* [EXERCISES]:
[a] From the passage about a lifelong balancing act, copy word for word the part that begins with the words containing "My life has" and ends with "just one thing.".
[b] According to the passage about a lifelong balancing act, which three things did the writer expect to give up after graduating college?

* [PROVIDED PASSAGE]:
+---+
My life has always been an incredible balancing act. For as long as I can remember, I have had so many interests and such a devotion to perfection (okay relative perfection) that I have been a workaholic. Whether it was in middle school when I was balancing school, tennis team and dance classes on the side, in high school when I was working, in drill team and taking hard classes or college when I was taking 18 hours, working, interning, and in multiple organizations, I have always been busy. So I figured when I graduated college, I would for the first time in my life, be less stretched. One job, that is it. No clubs, no classes, no internships, just complete and total devotion to one thing, my students. Yet, perhaps ironically, perhaps inevitably (depending on your life experiences) I find myself stretched in way too many directions by just one thing.
+---+
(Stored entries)
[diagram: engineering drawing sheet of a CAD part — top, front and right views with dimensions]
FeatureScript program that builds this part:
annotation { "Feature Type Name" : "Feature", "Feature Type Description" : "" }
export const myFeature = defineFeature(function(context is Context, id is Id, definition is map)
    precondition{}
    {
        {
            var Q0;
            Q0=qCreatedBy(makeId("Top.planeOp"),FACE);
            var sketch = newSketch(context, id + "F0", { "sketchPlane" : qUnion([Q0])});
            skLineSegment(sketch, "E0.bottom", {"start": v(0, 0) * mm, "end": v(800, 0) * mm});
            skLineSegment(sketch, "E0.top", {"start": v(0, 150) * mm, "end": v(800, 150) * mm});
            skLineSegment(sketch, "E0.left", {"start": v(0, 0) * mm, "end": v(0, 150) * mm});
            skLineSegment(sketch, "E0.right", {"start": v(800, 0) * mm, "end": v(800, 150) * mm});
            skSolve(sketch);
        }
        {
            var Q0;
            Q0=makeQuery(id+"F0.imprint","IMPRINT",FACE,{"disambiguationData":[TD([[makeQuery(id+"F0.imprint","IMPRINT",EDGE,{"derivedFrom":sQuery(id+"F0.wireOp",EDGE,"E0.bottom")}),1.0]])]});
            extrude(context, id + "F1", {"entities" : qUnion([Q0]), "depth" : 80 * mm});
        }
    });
+---+
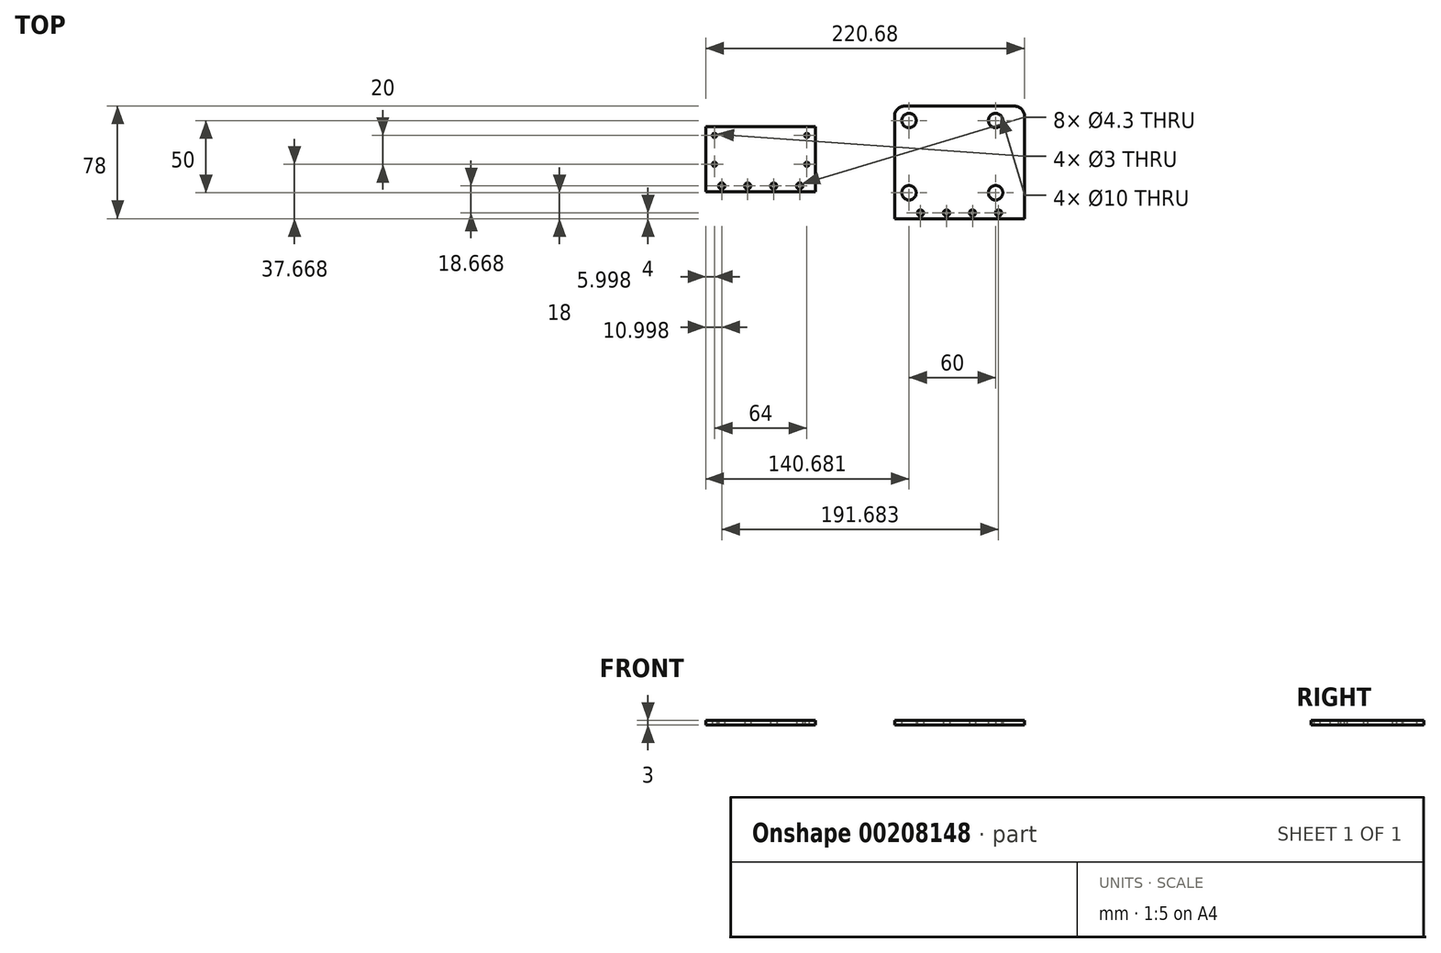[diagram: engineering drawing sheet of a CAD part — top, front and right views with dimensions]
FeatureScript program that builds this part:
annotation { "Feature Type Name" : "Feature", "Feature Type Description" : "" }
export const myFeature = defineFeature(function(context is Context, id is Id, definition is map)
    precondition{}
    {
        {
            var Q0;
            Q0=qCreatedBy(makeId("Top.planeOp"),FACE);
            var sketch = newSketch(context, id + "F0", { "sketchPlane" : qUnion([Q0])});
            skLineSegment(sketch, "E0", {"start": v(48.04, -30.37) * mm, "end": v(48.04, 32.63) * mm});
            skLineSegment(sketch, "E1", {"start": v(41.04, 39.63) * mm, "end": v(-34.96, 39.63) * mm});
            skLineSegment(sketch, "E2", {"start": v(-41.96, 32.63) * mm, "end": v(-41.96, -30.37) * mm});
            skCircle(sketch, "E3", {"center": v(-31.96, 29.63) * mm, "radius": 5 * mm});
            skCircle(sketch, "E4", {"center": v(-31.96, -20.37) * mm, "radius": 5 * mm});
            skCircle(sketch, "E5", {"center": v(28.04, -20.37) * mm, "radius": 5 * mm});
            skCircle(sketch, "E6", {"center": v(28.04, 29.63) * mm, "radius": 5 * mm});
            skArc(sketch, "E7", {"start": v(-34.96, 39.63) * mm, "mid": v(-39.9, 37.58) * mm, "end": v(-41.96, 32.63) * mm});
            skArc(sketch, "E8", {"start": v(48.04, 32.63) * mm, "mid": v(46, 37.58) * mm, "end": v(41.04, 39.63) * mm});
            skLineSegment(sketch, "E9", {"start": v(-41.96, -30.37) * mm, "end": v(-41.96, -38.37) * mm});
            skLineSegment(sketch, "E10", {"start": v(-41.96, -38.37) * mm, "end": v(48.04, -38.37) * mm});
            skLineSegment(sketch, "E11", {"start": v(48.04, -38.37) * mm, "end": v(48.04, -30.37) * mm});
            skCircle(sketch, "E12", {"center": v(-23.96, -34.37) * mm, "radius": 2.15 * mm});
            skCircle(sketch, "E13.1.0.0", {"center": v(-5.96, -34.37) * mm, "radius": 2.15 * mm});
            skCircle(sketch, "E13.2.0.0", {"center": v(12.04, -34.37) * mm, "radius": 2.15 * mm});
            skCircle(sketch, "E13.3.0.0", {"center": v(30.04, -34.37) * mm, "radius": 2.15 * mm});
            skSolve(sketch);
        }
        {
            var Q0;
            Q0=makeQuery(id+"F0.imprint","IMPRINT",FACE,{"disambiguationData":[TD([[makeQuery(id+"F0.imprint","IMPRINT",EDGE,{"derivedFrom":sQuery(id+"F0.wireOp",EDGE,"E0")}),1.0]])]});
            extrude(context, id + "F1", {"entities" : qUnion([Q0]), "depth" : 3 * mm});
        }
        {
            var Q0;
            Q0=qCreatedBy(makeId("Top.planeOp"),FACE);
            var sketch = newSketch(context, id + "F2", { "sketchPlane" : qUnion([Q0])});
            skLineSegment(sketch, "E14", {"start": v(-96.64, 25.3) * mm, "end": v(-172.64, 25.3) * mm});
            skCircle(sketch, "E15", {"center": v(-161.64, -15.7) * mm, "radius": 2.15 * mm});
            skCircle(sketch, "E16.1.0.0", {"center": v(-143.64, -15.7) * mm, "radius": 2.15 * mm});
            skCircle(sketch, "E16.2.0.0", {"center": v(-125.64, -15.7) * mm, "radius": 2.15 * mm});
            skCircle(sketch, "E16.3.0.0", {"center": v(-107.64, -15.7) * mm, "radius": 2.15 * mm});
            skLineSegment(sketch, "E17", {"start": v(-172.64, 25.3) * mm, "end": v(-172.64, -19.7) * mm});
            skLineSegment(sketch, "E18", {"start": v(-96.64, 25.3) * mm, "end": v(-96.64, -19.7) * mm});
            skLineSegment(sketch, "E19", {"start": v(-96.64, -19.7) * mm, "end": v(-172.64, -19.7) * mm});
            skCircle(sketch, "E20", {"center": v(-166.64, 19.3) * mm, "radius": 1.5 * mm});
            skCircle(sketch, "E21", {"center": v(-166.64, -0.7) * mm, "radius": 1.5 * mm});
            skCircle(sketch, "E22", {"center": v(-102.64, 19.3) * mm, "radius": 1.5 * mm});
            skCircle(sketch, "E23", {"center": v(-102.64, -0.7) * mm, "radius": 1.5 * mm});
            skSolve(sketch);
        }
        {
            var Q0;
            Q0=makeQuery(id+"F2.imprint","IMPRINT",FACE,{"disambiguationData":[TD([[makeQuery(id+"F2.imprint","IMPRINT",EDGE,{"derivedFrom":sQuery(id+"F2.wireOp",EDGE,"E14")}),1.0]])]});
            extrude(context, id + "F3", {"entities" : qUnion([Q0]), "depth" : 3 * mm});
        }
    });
+---+
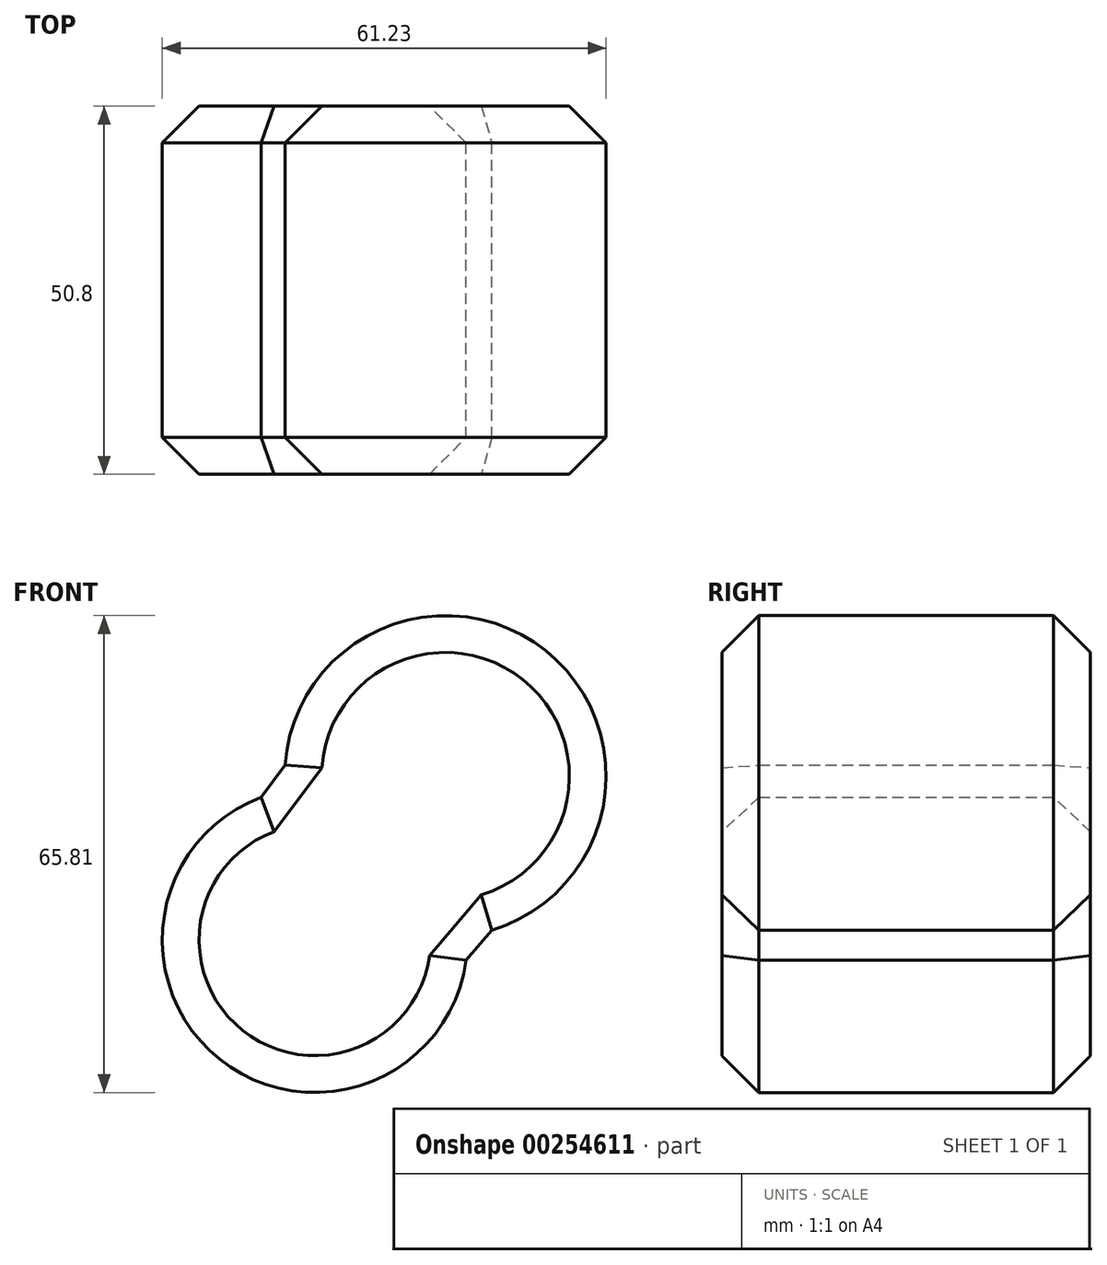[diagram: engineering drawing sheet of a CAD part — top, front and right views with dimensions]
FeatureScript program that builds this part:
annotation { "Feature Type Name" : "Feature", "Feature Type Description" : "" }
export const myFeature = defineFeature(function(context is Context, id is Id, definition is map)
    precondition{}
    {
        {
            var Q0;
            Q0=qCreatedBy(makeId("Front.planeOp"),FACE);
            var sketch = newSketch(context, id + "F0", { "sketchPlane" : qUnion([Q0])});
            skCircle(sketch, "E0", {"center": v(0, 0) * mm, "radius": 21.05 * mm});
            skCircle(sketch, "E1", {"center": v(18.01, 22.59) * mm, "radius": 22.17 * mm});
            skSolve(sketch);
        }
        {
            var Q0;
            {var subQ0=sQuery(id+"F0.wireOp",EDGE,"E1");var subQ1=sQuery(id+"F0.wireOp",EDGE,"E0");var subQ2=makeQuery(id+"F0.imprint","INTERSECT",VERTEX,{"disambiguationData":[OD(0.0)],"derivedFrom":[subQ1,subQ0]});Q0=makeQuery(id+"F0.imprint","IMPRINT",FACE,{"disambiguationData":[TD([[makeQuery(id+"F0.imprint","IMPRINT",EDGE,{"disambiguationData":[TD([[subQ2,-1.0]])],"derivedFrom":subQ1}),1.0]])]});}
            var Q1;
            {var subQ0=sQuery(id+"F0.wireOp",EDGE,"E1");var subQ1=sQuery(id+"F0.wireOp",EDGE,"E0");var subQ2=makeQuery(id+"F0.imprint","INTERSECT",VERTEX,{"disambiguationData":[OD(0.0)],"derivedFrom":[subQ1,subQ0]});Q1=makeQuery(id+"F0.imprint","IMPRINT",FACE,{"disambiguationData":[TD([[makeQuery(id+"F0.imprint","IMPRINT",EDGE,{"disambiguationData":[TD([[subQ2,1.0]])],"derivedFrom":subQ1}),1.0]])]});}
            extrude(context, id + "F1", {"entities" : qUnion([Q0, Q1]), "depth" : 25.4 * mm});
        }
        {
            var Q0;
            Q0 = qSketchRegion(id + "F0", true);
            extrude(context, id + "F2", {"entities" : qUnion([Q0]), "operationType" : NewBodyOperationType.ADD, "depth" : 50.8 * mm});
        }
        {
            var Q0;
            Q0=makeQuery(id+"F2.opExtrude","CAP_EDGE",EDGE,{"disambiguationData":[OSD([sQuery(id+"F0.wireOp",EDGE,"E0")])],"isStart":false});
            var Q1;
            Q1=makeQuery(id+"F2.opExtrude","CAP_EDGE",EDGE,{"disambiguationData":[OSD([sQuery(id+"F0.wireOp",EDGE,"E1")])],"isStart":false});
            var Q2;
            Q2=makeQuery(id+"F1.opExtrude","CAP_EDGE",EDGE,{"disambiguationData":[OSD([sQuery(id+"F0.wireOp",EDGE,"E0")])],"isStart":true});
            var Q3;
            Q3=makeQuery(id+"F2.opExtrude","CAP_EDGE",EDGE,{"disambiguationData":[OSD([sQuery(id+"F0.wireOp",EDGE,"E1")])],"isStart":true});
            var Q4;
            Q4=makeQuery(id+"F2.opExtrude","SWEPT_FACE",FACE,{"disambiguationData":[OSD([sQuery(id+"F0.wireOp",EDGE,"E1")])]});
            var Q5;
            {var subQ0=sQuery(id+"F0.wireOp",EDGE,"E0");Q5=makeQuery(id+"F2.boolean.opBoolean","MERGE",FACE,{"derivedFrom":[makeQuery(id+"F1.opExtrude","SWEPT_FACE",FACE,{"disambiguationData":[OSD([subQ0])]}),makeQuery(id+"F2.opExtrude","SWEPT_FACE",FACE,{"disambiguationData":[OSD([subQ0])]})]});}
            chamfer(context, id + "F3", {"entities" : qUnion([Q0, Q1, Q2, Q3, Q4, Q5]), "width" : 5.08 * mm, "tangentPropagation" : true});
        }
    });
+---+
* [ANSWERS BY TASK]:
[a]
My life has always been an incredible balancing act. For as long as I can remember, I have had so many interests and such a devotion to perfection (okay relative perfection) that I have been a workaholic. Whether it was in middle school when I was balancing school, tennis team and dance classes on the side, in high school when I was working, in drill team and taking hard classes or college when I was taking 18 hours, working, interning, and in multiple organizations, I have always been busy. So I figured when I graduated college, I would for the first time in my life, be less stretched. One job, that is it. No clubs, no classes, no internships, just complete and total devotion to one thing, my students. Yet, perhaps ironically, perhaps inevitably (depending on your life experiences) I find myself stretched in way too many directions by just one thing.

[b] Clubs, classes, and internships.